Journalist as Entrepreneurs or How to get Rich & Famous in 3 easy steps (or a few more)
By Jessica Habjan
Panelists: Deepa Fernandes, correspondent for Southern California Public Radio & Co-founders of start-up media company IlluminUs and Michelle Holmes, Director of Business Development at UpStream, former newspaper editor and co founder of IlluminUS.
Moderator: Dawn Garcia – managing director of the John S. Knight Journalism Fellowships at Stanford University
What is an Entrepreneur?
An innovator shattering the status-quo with a desire to build capitol with risk and innovation, one who is will ensue risk in pursuit of financial gain.
Less than 5 years ago, journalist and entrepreneur would not have even been in the same sentence. Today they are one and the same.
Through the John S. Knight Fellowship both Fernandes and Holms launched the news start-up, IlluminUS. They recounted experience of Knight Fellowship and their interaction with the typical male entrepreneur experience. Their experience within this particular class were often demoralizing, degrading, and not so helpful or supportive environment for women trying to launch a start-up.
One example they gave was for one special class period, they were surprised and told they were going to be on the Pit Crew for a NASCAR race car, keeping in mind the typical weather is rather warm in Silicon Valley. No one thought to tell them not to show up in skirts and flip-flops. Of course that’s what they wore and were then told to now bend down to change that tire.
The professor of class made a comment to the effect of, “ I hope this is not intimidating for you.”
Fernandes’s response, “Once you have two kids nothing is intimidating!” Lesson learned…Grow a thick skin! On the positive side, through this class thought they developed and launched IlluminUs, a media app designed to help people tell their own story.
Lessons learned :
1. Act on what you think
- Learn through trial and error.
- Act fast. Daily news is fast….this is faster!
- As journalists we want everything to be perfect, clean, packaged and neat before we show it to anyone. Get past that! “Let go of that perfectionist that we all are as journalists. Put stuff out even though it ain’t so pretty.”

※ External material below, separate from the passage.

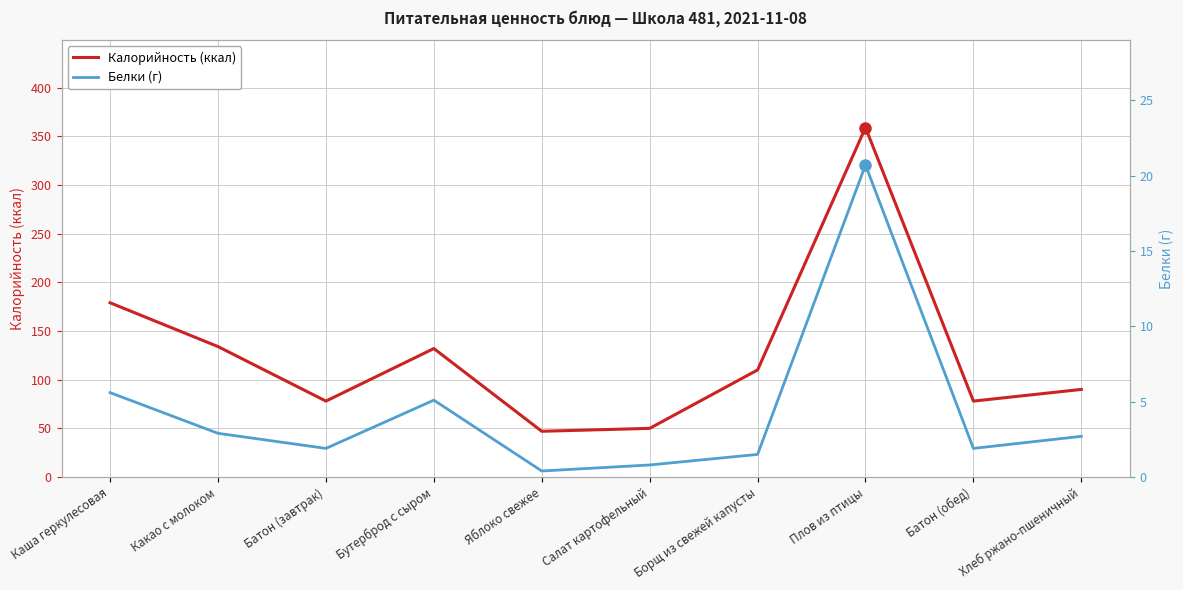

What are all the series names shown in the legend?

Калорийность (ккал), Белки (г)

2. Start out drawing, creating, making! When you tell people, “I HAVE AN IDEA!” they are going to say, “Great! I want to see it!” Have something to show them. It can even be on a napkin. People are going to want to see your idea!
3. Talk to people. Show everyone your idea.
4. Name it!
- Having a name gives your idea credibility.
5. Build a team.
6. Be integrated. Collaboration is key
What to know:
1. Learn your pitch. Boil down your idea.
- Be able to spit it out. It may be different depending on who you are talking to but have integrity in your idea and stick to your core principals.
2. Meet your users and know who you are developing for.
- Start with a refined target audience and then build out to everyone. In the end you will have a better stronger tool.
3. Learn the lingo. Be able to walk the walk and talk the talk.
4. Build a team. This is the most critical thing. Own your idea together. Everyone is a collaborator and brings something different to the table.
- Find a tech-co-founder
- Resources: blogs, the meet up world, or the university computer science departments
- Hacks&Hackers which pairs Journalists (the Hacks) with Techies (the Hackers)
5. Prototype quickly; Fail quickly.
- You need to have something you can touch, see, feel. Have something that others can interact with even if it is just pipe cleaners or cardboard.
- “If you believe in your idea YOU bring credibility to it and others will believe in it to.”
6. Build a network.
- Get people around you that can help you.
7. Sell yourself!
- When you pitch don’t just say “ Oh…I’m just doing this little thing…”. Make it big! Make it important!
8. Believe in yourself!
9. Forget boundaries!
- The typical idea of who should start a start-up normally is a hacker/techie, 23-38, and wants to make a lot of money in one shot. This is only one idea…and in fact if it was the only idea neither Fernandes and Holms would be where they are today!
10. Be honest with yourself!
- Where does life fit?
- Are you ready to unleash on Elmo’s nuts is need be? ( A picture of a small boy smashing a Elmo pinata in the groin accompanied this comment)
How does it apply to your idea? What to do when you get home?
1. Write down one person who can help/ make you idea happen.
2. Write down 5 people who could benefit.
3. Draw your idea. Start showing it. Listen to what people have to say and learn from their feedback
- As journalist we tend to hold our ideas close to us…break away from that. Tell your idea. Share it with others and in the process find people who can help you.
4. Give it a name or description in 10 words or less.
5. Start saying you are building this! OWN IT!
6. Start doing it! Build it! Ask people to fund it.
7. Learn something! SUCCEED! Even if it doesn’t become your vocation…you are going to learn something.